Even small projects get the 100% G&W attention to detail

7th February 2024


A client in Oxfordshire planning to build a new house on greenfield land saves time and money thanks to the re-classification of underlying chalk. This was made possible by allowing Ground & Water to follow up on questionable findings of the initial site investigation.

Our Client

Ground & Water was working with a local firm of architects and the house builder.


The Initial Investigation involved drilling five windowless sampler boreholes to depths of between 3.95 – 5.45m bgl with Standard Penetration Tests at 1.00m intervals. Boreholes were terminated early due to the density of strata. Three Super Heavy Dynamic Probes were undertaken through the base of boreholes to a final depth of 5.00m bgl. A Clay-with-Flints Formation was noted to a maximum depth of 1.00m bgl with the Seaford Chalk Formation noted to full depth in the boreholes. Minimum foundation depths were initially advised to be at 1.10m bgl, within the Seaford Chalk Formation. This was to bypass the Topsoil/Clay-with-Flints, and then found on competent moisture stable soils.


Our Challenge

Having been tasked with investigating the ground conditions at a site in Oxfordshire to determine foundation requirements, depths and bearing capacity for the new residential dwelling; the initial investigation raised concerns about the bearing capacity of the bedrock underlying the site thanks to the disturbed nature of the samples recovered. Following a worst-case scenario would have jeopardised the project, so Ground & Water’s challenge was to investigate further to confirm the true bearing capacity of the chalk.

The Ground & Water Approach

Following the initial investigation and preliminary assessment it was decided however, that foundations constructed at the depths initially advised would have a bearing capacity of 100kN/m2. This was lower than the original design for the house and the whole project would have needed to be re-modelled and changed to accommodate for this. The reasoning for the low bearing capacity was because the only chalk identified was through windowless sampler boreholes.

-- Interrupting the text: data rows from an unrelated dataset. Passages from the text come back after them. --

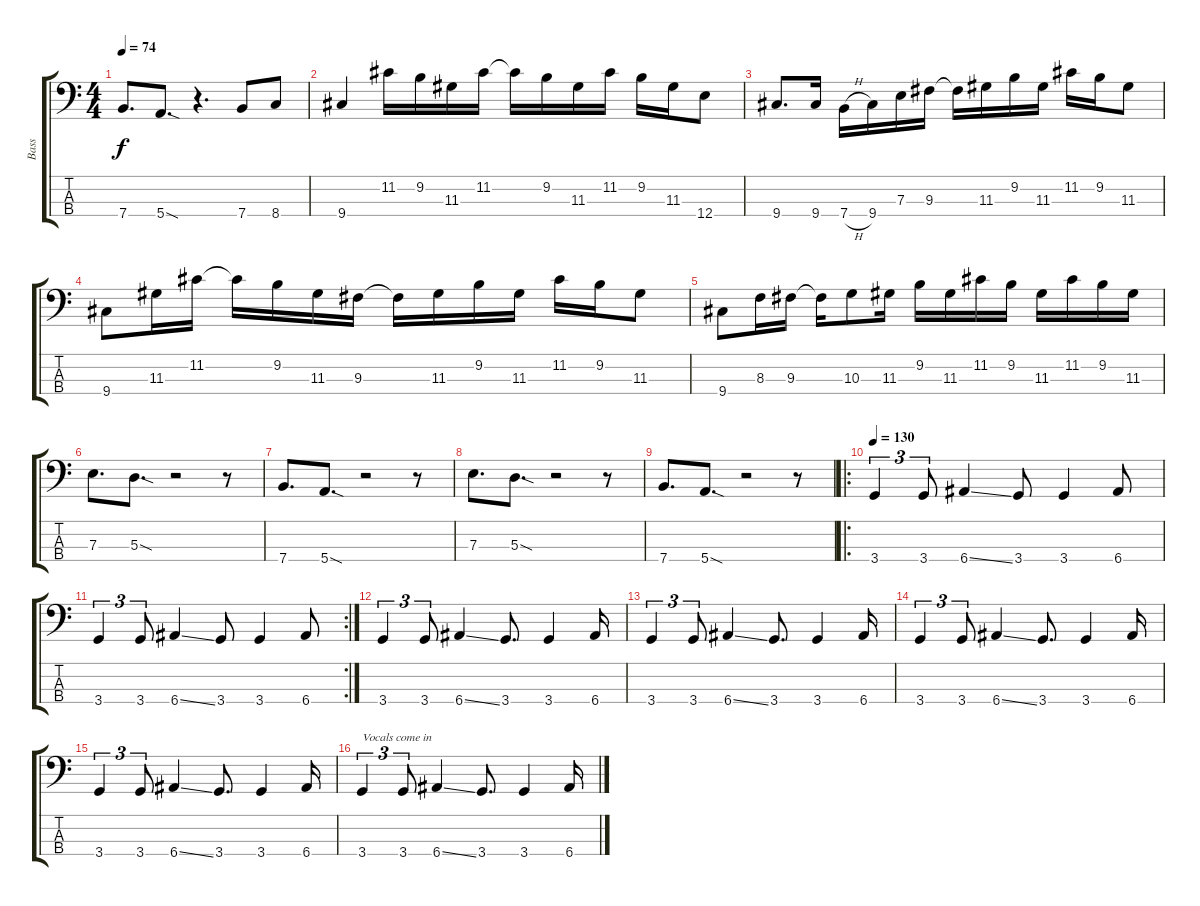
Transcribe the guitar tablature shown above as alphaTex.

\track ("Bass" "Bass") {instrument electricbassfinger}
\staff {score tabs}
\tuning (G2 D2 A1 E1) {hide}
\ts (4 4)
\tempo 74
\clef f4
\ks c
7.4.8{d dy f} 5.4{sod}.8{d} r.4{d} 7.4.8 8.4.8 |
9.4.4{volume 11} 11.2.16 9.2.16 11.3.16 11.2.16 11.2{t}.16 9.2.16 11.3.16 11.2.16 9.2.16 11.3.16 12.4.8 |
9.4.8{d} 9.4.16 7.4{h}.16 9.4.16 7.3.16 9.3.16 9.3{t}.16 11.3.16 9.2.16 11.3.16 11.2.16 9.2.16 11.3.8 |
9.4.8 11.3.16 11.2.16 11.2{t}.16 9.2.16 11.3.16 9.3.16 9.3{t}.16 11.3.16 9.2.16 11.3.16 11.2.16 9.2.16 11.3.8 |
9.4.8 8.3.16 9.3.16 9.3{t}.16 10.3.8 11.3.16 9.2.16 11.3.16 11.2.16 9.2.16 11.3.16 11.2.16 9.2.16 11.3.16 |
7.3.8{d volume 13} 5.3{sod}.8{d} r.2 r.8 |
7.4.8{d} 5.4{sod}.8{d} r.2 r.8 |
7.3.8{d} 5.3{sod}.8{d} r.2 r.8 |
7.4.8{d} 5.4{sod}.8{d} r.2 r.8 |
\ro
\tempo 130
3.4.4{tu (3 2) volume 12} 3.4.8{tu (3 2)} 6.4{ss}.4 3.4.8 3.4.4 6.4.8 |
\rc 2
3.4.4{tu (3 2)} 3.4.8{tu (3 2)} 6.4{ss}.4 3.4.8 3.4.4 6.4.8 |
3.4.4{tu (3 2) volume 10} 3.4.8{tu (3 2)} 6.4{ss}.4 3.4.8{d} 3.4.4 6.4.16 |
3.4.4{tu (3 2)} 3.4.8{tu (3 2)} 6.4{ss}.4 3.4.8{d} 3.4.4 6.4.16 |
3.4.4{tu (3 2)} 3.4.8{tu (3 2)} 6.4{ss}.4 3.4.8{d} 3.4.4 6.4.16 |
3.4.4{tu (3 2)} 3.4.8{tu (3 2)} 6.4{ss}.4 3.4.8{d} 3.4.4 6.4.16 |
3.4.4{tu (3 2) txt "Vocals come in"} 3.4.8{tu (3 2)} 6.4{ss}.4 3.4.8{d} 3.4.4 6.4.16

The process of this drilling can cause chalk to be recovered as disturbed samples, not showing their natural form, meaning that the chalk must be assumed as a worse case scenario “Dm” chalk. “Dm” chalk is structureless, with the main soil type being a SILT. If this was the main soil type on-site, then the original worse case scenario 100kN/m2 would have been kept in place. However, it was advised that the bearing capacity could be safely raised to 200 – 225kN/m2 if the chalk could be inspected via trial holes – in situ. A second intrusive investigation was required and approved.

The return Investigation

 A return visit to the site was scheduled once the pit for the foundations had been dug. This was inspected, logged and sampled by a Ground & Water engineer. Thanks to the logging, and once the samples had come back from the lab to clarify, the chalk was classed as “Dc”. “Dc” chalk is also structureless, however the main soil type is a GRAVEL, rather than a silt. This type of chalk is therefore much stronger and has a better bearing capacity.


The Outcome

Once the site had been visited and the new description of the chalk confirmed, the bearing capacity could be safely raised to 225kN/m2. This meant that even a quick site visit to confirm the in-situ soils, saved the client time and money. This time and cost saving resulted from not needing to re-design the whole structure as originally planned, or even to design different types of foundations or widths to accommodate the original (low) bearing capacity log. A great outcome for our client which was down to investing in a second site visit and even more thorough investigation.